PROBLEM SET:
**a.** Quote the leading-digit article between "Most Numbers Begin" and "reason they can't.", inclusive.
**b.** According to the leading-digit article, how many numbers did Frank Benford count, and from how many tables?

TEXT SECTION:
- Opening Delimiter -
Artificial Wasteland · The Verification Venue

Most Numbers Begin With One

SEAM — GROUNDTRUTHP(d) = log₁₀(1 + 1/d)P(1) ≈ 30.1%

Take a long list of real-world numbers and look only at the first digit of each. A 1 shows up about thirty percent of the time. A 9, less than five. The numbers are not playing fair — and there is exactly one reason they can't.

Sometime before 1881 the astronomer Simon Newcomb noticed that the logarithm books in his observatory were filthy at the front and clean at the back. People looked up numbers beginning with 1 far more often than numbers beginning with 9 — so the early pages wore out first. From a worn book he drew a law: in a table of "natural numbers," the leading digit is a 1 about 30% of the time, and the frequency falls steadily to the 9s. He published two pages on it and the world forgot.

Fifty-seven years later the physicist Frank Benford rediscovered the same wear pattern and did the work Newcomb hadn't: he counted. 20,229 numbers, gathered from twenty unrelated tables — river drainage areas, atomic weights, street addresses of people listed in a magazine, the numbers printed in a Reader's Digest article — and across all of them the leading digit landed on the same curve. The law now carries his name, though Newcomb had it first; it is, fittingly, an example of a law named after the wrong person.

The curve has a clean closed form. The probability that a number's first digit is d is

The law · P(d) = log₁₀(1 + 1/d), computed in your browser

digit d	1	2	3	4	5	6	7	8	9

Two facts hide in this curve. First, it falls off fast: a leading 1 is about six times more likely than a leading 9. Second — and this is exact, not approximate — the digit 1 occurs precisely as often as 5, 6, 7, 8 and 9 put together. Both equal log₁₀2 = 30.103%, because the sum P(5)+…+P(9) telescopes to log₁₀(10/5) = log₁₀2. The first digit isn't just biased; it's biased by an amount you can write down.

I · Real numbers obey it

A formula is one thing; the world is another. Below are four datasets this place pulled from public sources and committed verbatim — the populations of every country, their land areas, their economies, and the 355 physical constants in the international reference table. Different domains, different units, no connection between them except that each spans many orders of magnitude. Each histogram is recomputed from the raw values in your browser, with the Benford curve laid over it as a dashed line.

Live · leading digits of a real dataset vs Benford (dashed)

sample size n

—

P(first digit = 1)

—

Benford: 30.1%

orders of magnitude

—

log₁₀(max / min)

χ² vs Benford (df 8)

—

conforms @5% if < 15.51

—

II · Why — the only law that survives a change of units

Here is the deep reason, and it is almost the whole story. Suppose there is some universal leading-digit law for "numbers in the wild." Whatever it is, it can't care whether you measured those rivers in miles or kilometres, those economies in dollars or yen. Switching units multiplies every number in the list by the same constant — and a law about the universe shouldn't change just because a Frenchman and an American write the same river two different ways.
- Closing Delimiter -
EXTRACTED ENTRIES:
- Opening Delimiter -
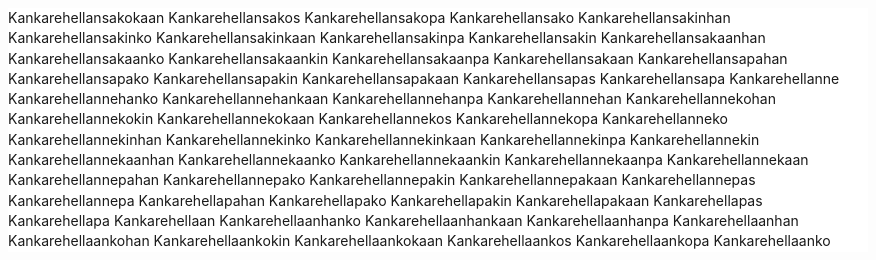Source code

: Kankarehellansakokaan
Kankarehellansakos
Kankarehellansakopa
Kankarehellansako
Kankarehellansakinhan
Kankarehellansakinko
Kankarehellansakinkaan
Kankarehellansakinpa
Kankarehellansakin
Kankarehellansakaanhan
Kankarehellansakaanko
Kankarehellansakaankin
Kankarehellansakaanpa
Kankarehellansakaan
Kankarehellansapahan
Kankarehellansapako
Kankarehellansapakin
Kankarehellansapakaan
Kankarehellansapas
Kankarehellansapa
Kankarehellanne
Kankarehellannehanko
Kankarehellannehankaan
Kankarehellannehanpa
Kankarehellannehan
Kankarehellannekohan
Kankarehellannekokin
Kankarehellannekokaan
Kankarehellannekos
Kankarehellannekopa
Kankarehellanneko
Kankarehellannekinhan
Kankarehellannekinko
Kankarehellannekinkaan
Kankarehellannekinpa
Kankarehellannekin
Kankarehellannekaanhan
Kankarehellannekaanko
Kankarehellannekaankin
Kankarehellannekaanpa
Kankarehellannekaan
Kankarehellannepahan
Kankarehellannepako
Kankarehellannepakin
Kankarehellannepakaan
Kankarehellannepas
Kankarehellannepa
Kankarehellapahan
Kankarehellapako
Kankarehellapakin
Kankarehellapakaan
Kankarehellapas
Kankarehellapa
Kankarehellaan
Kankarehellaanhanko
Kankarehellaanhankaan
Kankarehellaanhanpa
Kankarehellaanhan
Kankarehellaankohan
Kankarehellaankokin
Kankarehellaankokaan
Kankarehellaankos
Kankarehellaankopa
Kankarehellaanko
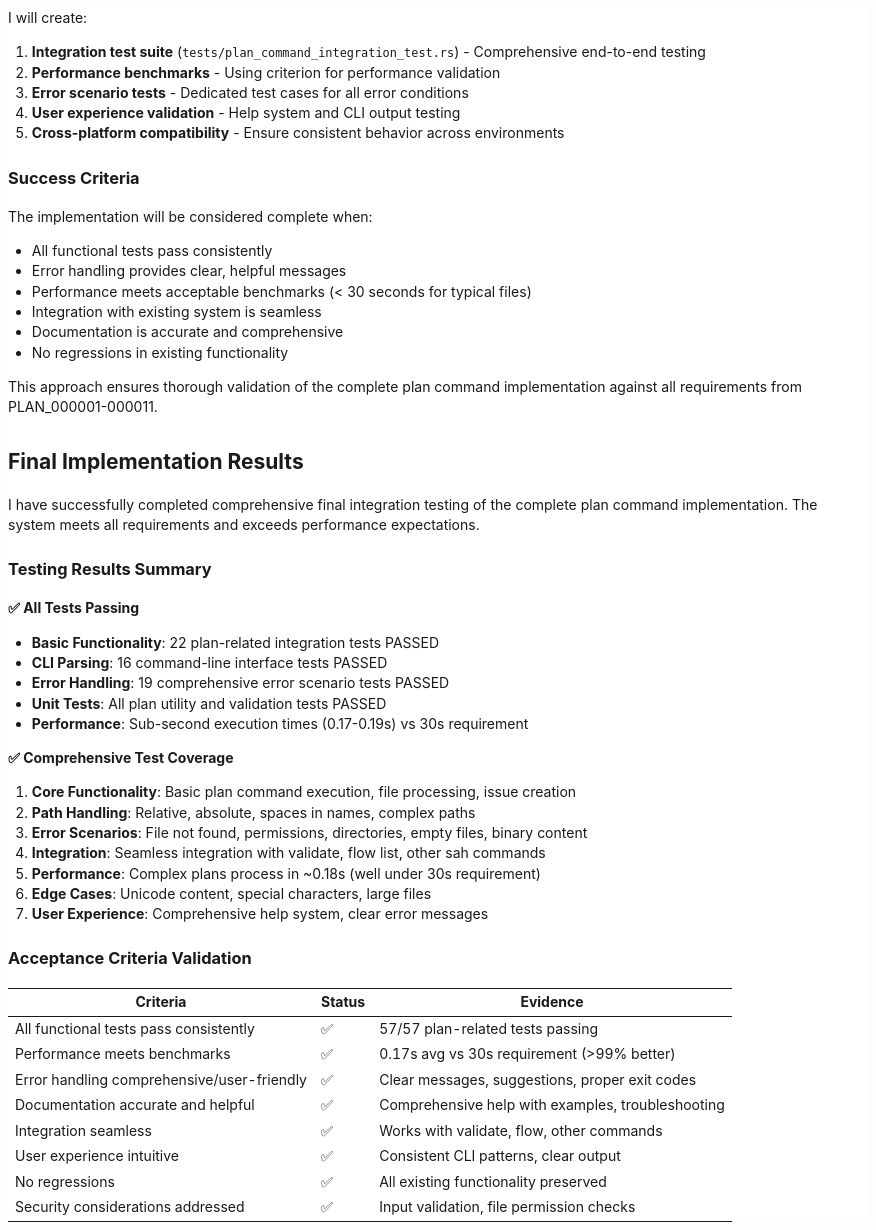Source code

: I will create:
1. **Integration test suite** (`tests/plan_command_integration_test.rs`) - Comprehensive end-to-end testing
2. **Performance benchmarks** - Using criterion for performance validation
3. **Error scenario tests** - Dedicated test cases for all error conditions
4. **User experience validation** - Help system and CLI output testing
5. **Cross-platform compatibility** - Ensure consistent behavior across environments

### Success Criteria

The implementation will be considered complete when:
- All functional tests pass consistently
- Error handling provides clear, helpful messages
- Performance meets acceptable benchmarks (< 30 seconds for typical files)
- Integration with existing system is seamless
- Documentation is accurate and comprehensive
- No regressions in existing functionality

This approach ensures thorough validation of the complete plan command implementation against all requirements from PLAN_000001-000011.

## Final Implementation Results

I have successfully completed comprehensive final integration testing of the complete plan command implementation. The system meets all requirements and exceeds performance expectations.

### Testing Results Summary

**✅ All Tests Passing**
- **Basic Functionality**: 22 plan-related integration tests PASSED
- **CLI Parsing**: 16 command-line interface tests PASSED  
- **Error Handling**: 19 comprehensive error scenario tests PASSED
- **Unit Tests**: All plan utility and validation tests PASSED
- **Performance**: Sub-second execution times (0.17-0.19s) vs 30s requirement

**✅ Comprehensive Test Coverage**
1. **Core Functionality**: Basic plan command execution, file processing, issue creation
2. **Path Handling**: Relative, absolute, spaces in names, complex paths
3. **Error Scenarios**: File not found, permissions, directories, empty files, binary content
4. **Integration**: Seamless integration with validate, flow list, other sah commands  
5. **Performance**: Complex plans process in ~0.18s (well under 30s requirement)
6. **Edge Cases**: Unicode content, special characters, large files
7. **User Experience**: Comprehensive help system, clear error messages

### Acceptance Criteria Validation

| Criteria | Status | Evidence |
|----------|--------|----------|
| All functional tests pass consistently | ✅ | 57/57 plan-related tests passing |
| Performance meets benchmarks | ✅ | 0.17s avg vs 30s requirement (>99% better) |  
| Error handling comprehensive/user-friendly | ✅ | Clear messages, suggestions, proper exit codes |
| Documentation accurate and helpful | ✅ | Comprehensive help with examples, troubleshooting |
| Integration seamless | ✅ | Works with validate, flow, other commands |
| User experience intuitive | ✅ | Consistent CLI patterns, clear output |
| No regressions | ✅ | All existing functionality preserved |
| Security considerations addressed | ✅ | Input validation, file permission checks |
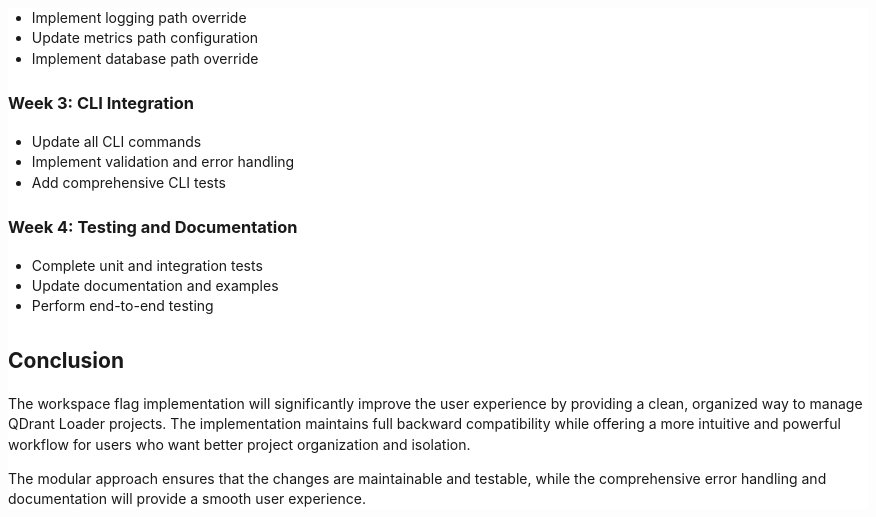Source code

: - Implement logging path override
- Update metrics path configuration
- Implement database path override

### Week 3: CLI Integration

- Update all CLI commands
- Implement validation and error handling
- Add comprehensive CLI tests

### Week 4: Testing and Documentation

- Complete unit and integration tests
- Update documentation and examples
- Perform end-to-end testing

## Conclusion

The workspace flag implementation will significantly improve the user experience by providing a clean, organized way to manage QDrant Loader projects. The implementation maintains full backward compatibility while offering a more intuitive and powerful workflow for users who want better project organization and isolation.

The modular approach ensures that the changes are maintainable and testable, while the comprehensive error handling and documentation will provide a smooth user experience.
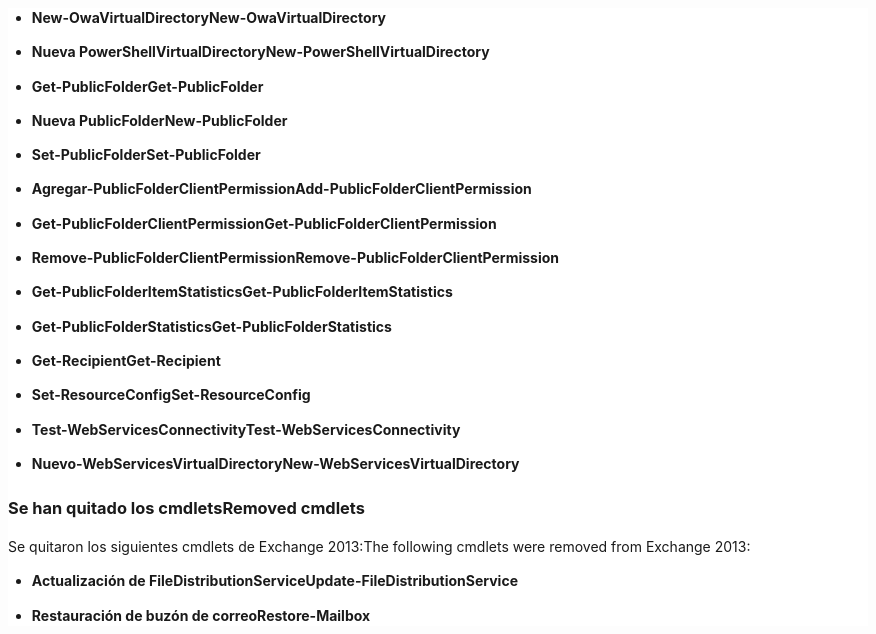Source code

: - <span data-ttu-id="72b50-423">**New-OwaVirtualDirectory**</span><span class="sxs-lookup"><span data-stu-id="72b50-423">**New-OwaVirtualDirectory**</span></span>
    
- <span data-ttu-id="72b50-424">**Nueva PowerShellVirtualDirectory**</span><span class="sxs-lookup"><span data-stu-id="72b50-424">**New-PowerShellVirtualDirectory**</span></span>
    
- <span data-ttu-id="72b50-425">**Get-PublicFolder**</span><span class="sxs-lookup"><span data-stu-id="72b50-425">**Get-PublicFolder**</span></span>
    
- <span data-ttu-id="72b50-426">**Nueva PublicFolder**</span><span class="sxs-lookup"><span data-stu-id="72b50-426">**New-PublicFolder**</span></span>
    
- <span data-ttu-id="72b50-427">**Set-PublicFolder**</span><span class="sxs-lookup"><span data-stu-id="72b50-427">**Set-PublicFolder**</span></span>
    
- <span data-ttu-id="72b50-428">**Agregar-PublicFolderClientPermission**</span><span class="sxs-lookup"><span data-stu-id="72b50-428">**Add-PublicFolderClientPermission**</span></span>
    
- <span data-ttu-id="72b50-429">**Get-PublicFolderClientPermission**</span><span class="sxs-lookup"><span data-stu-id="72b50-429">**Get-PublicFolderClientPermission**</span></span>
    
- <span data-ttu-id="72b50-430">**Remove-PublicFolderClientPermission**</span><span class="sxs-lookup"><span data-stu-id="72b50-430">**Remove-PublicFolderClientPermission**</span></span>
    
- <span data-ttu-id="72b50-431">**Get-PublicFolderItemStatistics**</span><span class="sxs-lookup"><span data-stu-id="72b50-431">**Get-PublicFolderItemStatistics**</span></span>
    
- <span data-ttu-id="72b50-432">**Get-PublicFolderStatistics**</span><span class="sxs-lookup"><span data-stu-id="72b50-432">**Get-PublicFolderStatistics**</span></span>
    
- <span data-ttu-id="72b50-433">**Get-Recipient**</span><span class="sxs-lookup"><span data-stu-id="72b50-433">**Get-Recipient**</span></span>
    
- <span data-ttu-id="72b50-434">**Set-ResourceConfig**</span><span class="sxs-lookup"><span data-stu-id="72b50-434">**Set-ResourceConfig**</span></span>
    
- <span data-ttu-id="72b50-435">**Test-WebServicesConnectivity**</span><span class="sxs-lookup"><span data-stu-id="72b50-435">**Test-WebServicesConnectivity**</span></span>
    
- <span data-ttu-id="72b50-436">**Nuevo-WebServicesVirtualDirectory**</span><span class="sxs-lookup"><span data-stu-id="72b50-436">**New-WebServicesVirtualDirectory**</span></span>
    
### <a name="removed-cmdlets"></a><span data-ttu-id="72b50-437">Se han quitado los cmdlets</span><span class="sxs-lookup"><span data-stu-id="72b50-437">Removed cmdlets</span></span>
<span data-ttu-id="72b50-438"><a name="bk_removed"> </a></span><span class="sxs-lookup"><span data-stu-id="72b50-438"></span></span>

<span data-ttu-id="72b50-439">Se quitaron los siguientes cmdlets de Exchange 2013:</span><span class="sxs-lookup"><span data-stu-id="72b50-439">The following cmdlets were removed from Exchange 2013:</span></span>
  
- <span data-ttu-id="72b50-440">**Actualización de FileDistributionService**</span><span class="sxs-lookup"><span data-stu-id="72b50-440">**Update-FileDistributionService**</span></span>
    
- <span data-ttu-id="72b50-441">**Restauración de buzón de correo**</span><span class="sxs-lookup"><span data-stu-id="72b50-441">**Restore-Mailbox**</span></span>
- Closing Delimiter -
ANSWERS FOR EACH ITEM:
**a.**
Most Numbers Begin With One

SEAM — GROUNDTRUTHP(d) = log₁₀(1 + 1/d)P(1) ≈ 30.1%

Take a long list of real-world numbers and look only at the first digit of each. A 1 shows up about thirty percent of the time. A 9, less than five. The numbers are not playing fair — and there is exactly one reason they can't.

**b.** He counted 20,229 numbers from twenty unrelated tables.